▶ [Page-level text extractions]
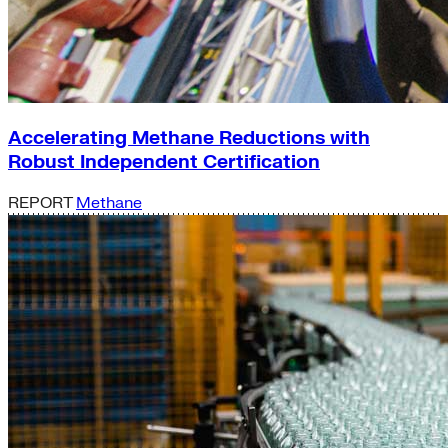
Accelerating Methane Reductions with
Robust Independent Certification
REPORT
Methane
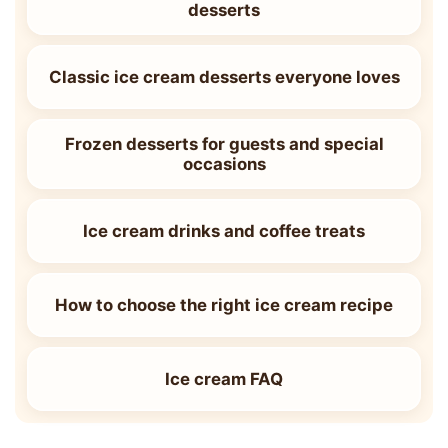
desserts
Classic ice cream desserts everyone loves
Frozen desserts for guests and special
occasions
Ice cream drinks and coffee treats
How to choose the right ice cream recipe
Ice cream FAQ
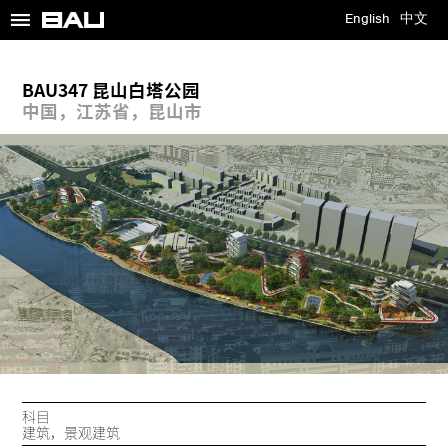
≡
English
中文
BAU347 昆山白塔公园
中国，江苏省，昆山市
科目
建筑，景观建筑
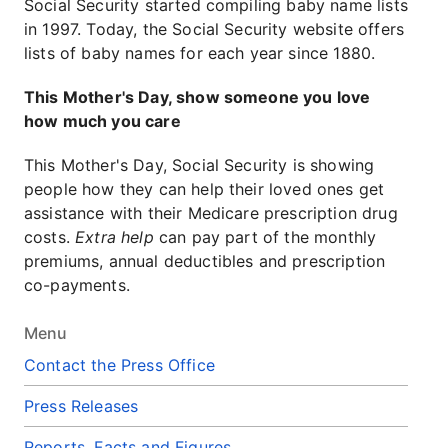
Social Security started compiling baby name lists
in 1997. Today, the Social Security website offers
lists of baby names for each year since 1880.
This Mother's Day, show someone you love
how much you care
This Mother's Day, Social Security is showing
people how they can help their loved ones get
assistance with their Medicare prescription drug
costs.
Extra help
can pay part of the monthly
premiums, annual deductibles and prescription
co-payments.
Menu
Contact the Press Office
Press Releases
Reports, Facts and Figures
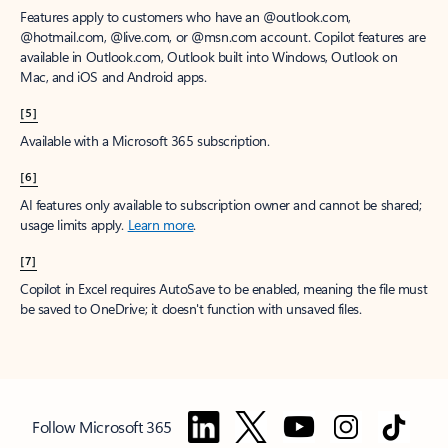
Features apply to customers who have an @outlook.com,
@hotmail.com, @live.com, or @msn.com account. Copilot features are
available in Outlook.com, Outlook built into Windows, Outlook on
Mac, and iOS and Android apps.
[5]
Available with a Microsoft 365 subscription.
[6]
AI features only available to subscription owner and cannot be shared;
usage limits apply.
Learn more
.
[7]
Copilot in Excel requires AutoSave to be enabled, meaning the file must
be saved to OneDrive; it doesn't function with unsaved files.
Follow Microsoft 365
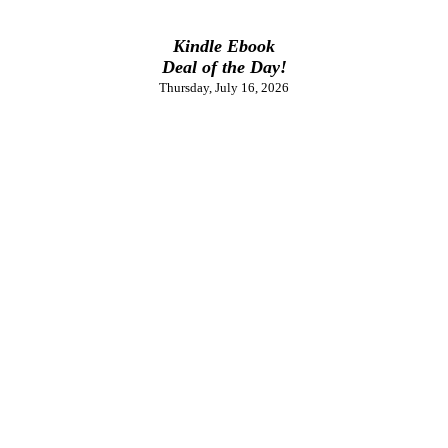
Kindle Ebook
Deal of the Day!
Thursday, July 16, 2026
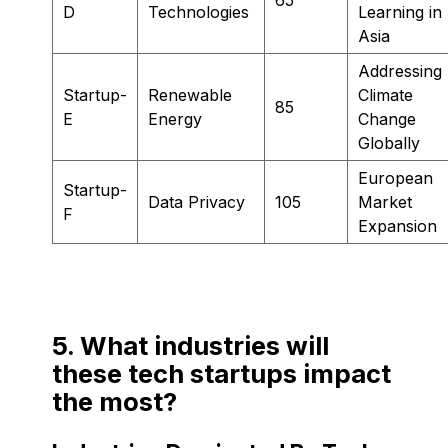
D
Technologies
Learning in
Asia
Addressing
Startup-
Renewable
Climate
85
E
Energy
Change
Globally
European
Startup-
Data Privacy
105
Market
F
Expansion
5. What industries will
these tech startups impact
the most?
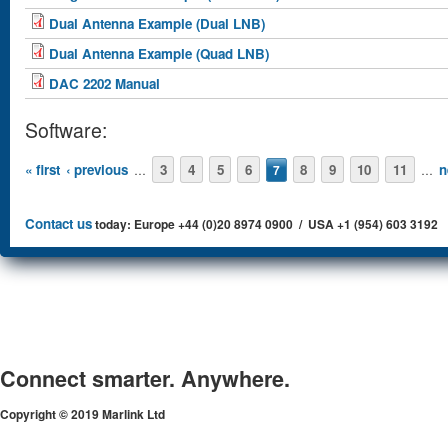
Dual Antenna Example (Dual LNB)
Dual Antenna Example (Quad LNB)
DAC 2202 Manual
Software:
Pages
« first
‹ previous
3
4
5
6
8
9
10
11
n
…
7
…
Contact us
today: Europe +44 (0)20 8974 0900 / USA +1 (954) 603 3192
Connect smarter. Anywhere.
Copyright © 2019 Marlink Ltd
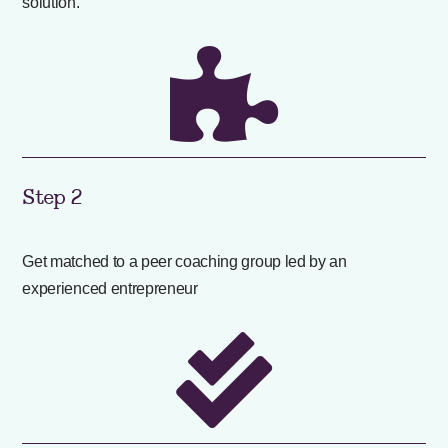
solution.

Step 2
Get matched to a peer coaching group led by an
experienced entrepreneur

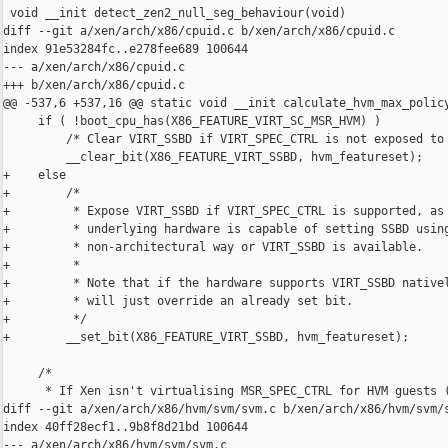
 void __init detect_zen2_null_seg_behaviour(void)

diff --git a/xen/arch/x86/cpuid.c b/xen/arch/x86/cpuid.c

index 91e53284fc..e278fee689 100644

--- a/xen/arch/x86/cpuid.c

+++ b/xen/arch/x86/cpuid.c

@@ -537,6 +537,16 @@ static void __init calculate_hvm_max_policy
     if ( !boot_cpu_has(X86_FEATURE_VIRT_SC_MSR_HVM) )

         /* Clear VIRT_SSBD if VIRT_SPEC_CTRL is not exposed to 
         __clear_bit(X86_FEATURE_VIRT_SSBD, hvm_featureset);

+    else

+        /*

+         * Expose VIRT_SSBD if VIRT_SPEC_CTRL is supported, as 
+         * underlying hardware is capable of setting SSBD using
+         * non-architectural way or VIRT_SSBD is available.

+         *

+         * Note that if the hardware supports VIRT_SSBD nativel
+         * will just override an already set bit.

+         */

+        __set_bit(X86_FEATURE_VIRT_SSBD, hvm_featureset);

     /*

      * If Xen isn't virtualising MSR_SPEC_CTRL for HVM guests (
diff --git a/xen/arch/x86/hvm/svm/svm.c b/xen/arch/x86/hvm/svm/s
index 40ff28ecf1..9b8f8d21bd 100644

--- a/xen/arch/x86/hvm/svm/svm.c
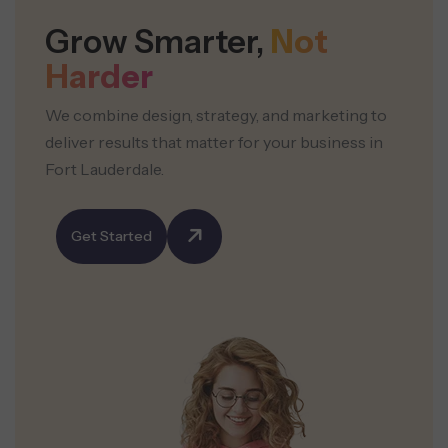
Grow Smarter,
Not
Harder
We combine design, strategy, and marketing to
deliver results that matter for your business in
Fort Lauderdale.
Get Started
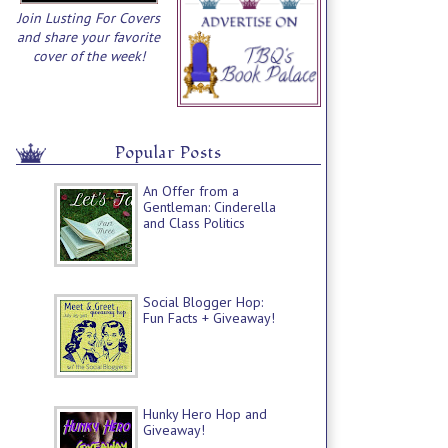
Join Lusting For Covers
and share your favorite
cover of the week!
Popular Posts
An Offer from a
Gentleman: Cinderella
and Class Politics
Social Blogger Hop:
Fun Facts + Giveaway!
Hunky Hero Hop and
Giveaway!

---

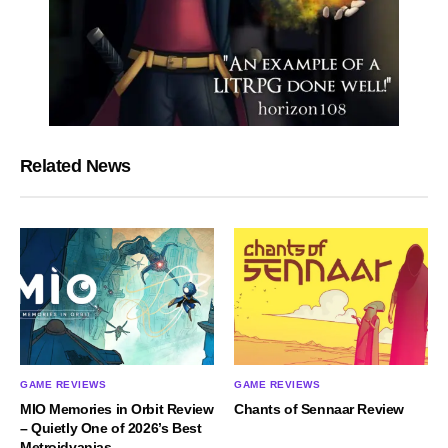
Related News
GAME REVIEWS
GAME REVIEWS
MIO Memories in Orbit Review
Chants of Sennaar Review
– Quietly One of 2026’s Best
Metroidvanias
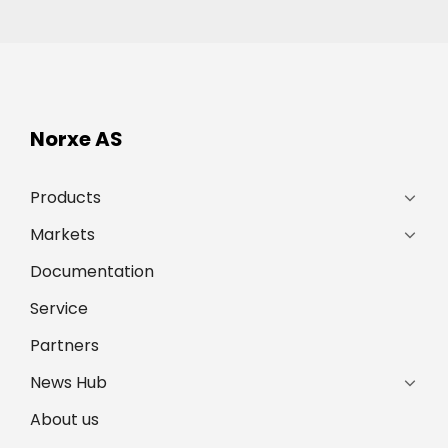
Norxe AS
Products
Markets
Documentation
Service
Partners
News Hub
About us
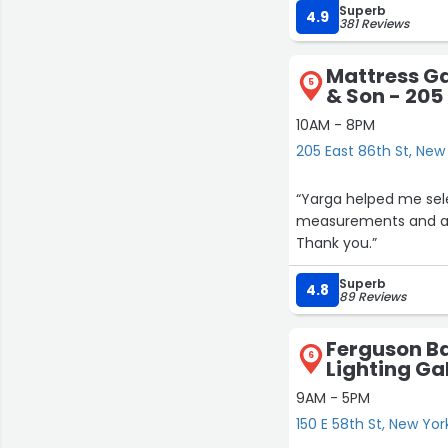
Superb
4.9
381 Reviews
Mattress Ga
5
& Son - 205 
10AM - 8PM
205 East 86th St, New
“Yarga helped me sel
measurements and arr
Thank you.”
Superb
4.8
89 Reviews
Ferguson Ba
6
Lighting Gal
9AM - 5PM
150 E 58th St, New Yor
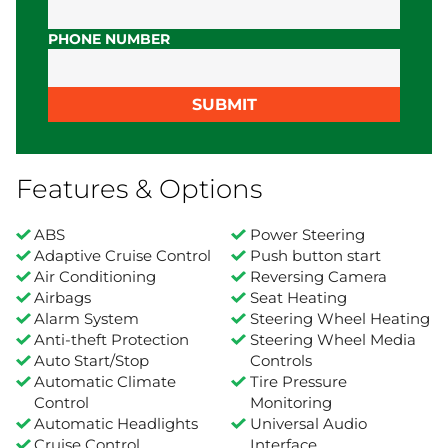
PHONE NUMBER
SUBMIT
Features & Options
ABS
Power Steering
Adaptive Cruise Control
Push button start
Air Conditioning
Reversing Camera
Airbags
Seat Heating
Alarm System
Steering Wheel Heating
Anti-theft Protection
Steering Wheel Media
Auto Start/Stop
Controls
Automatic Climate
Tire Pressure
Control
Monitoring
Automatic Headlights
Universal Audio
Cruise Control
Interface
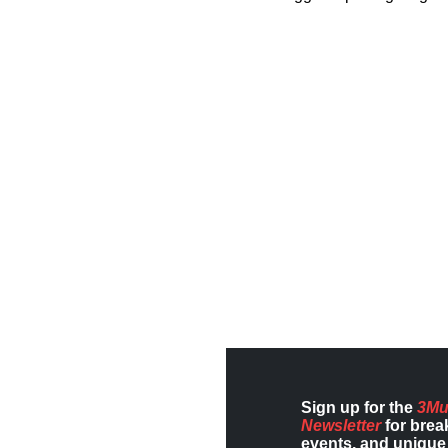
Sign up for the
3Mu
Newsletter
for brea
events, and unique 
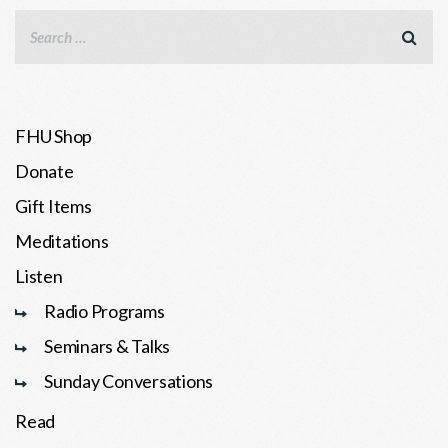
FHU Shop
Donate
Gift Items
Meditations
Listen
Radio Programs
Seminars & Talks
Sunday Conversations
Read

▶ [Written task]
Look through the entries above, and wherever a line holds the word "cream", copy it.

▶ [Response to the task]
Classic ice cream desserts everyone loves
Ice cream drinks and coffee treats
How to choose the right ice cream recipe
Ice cream FAQ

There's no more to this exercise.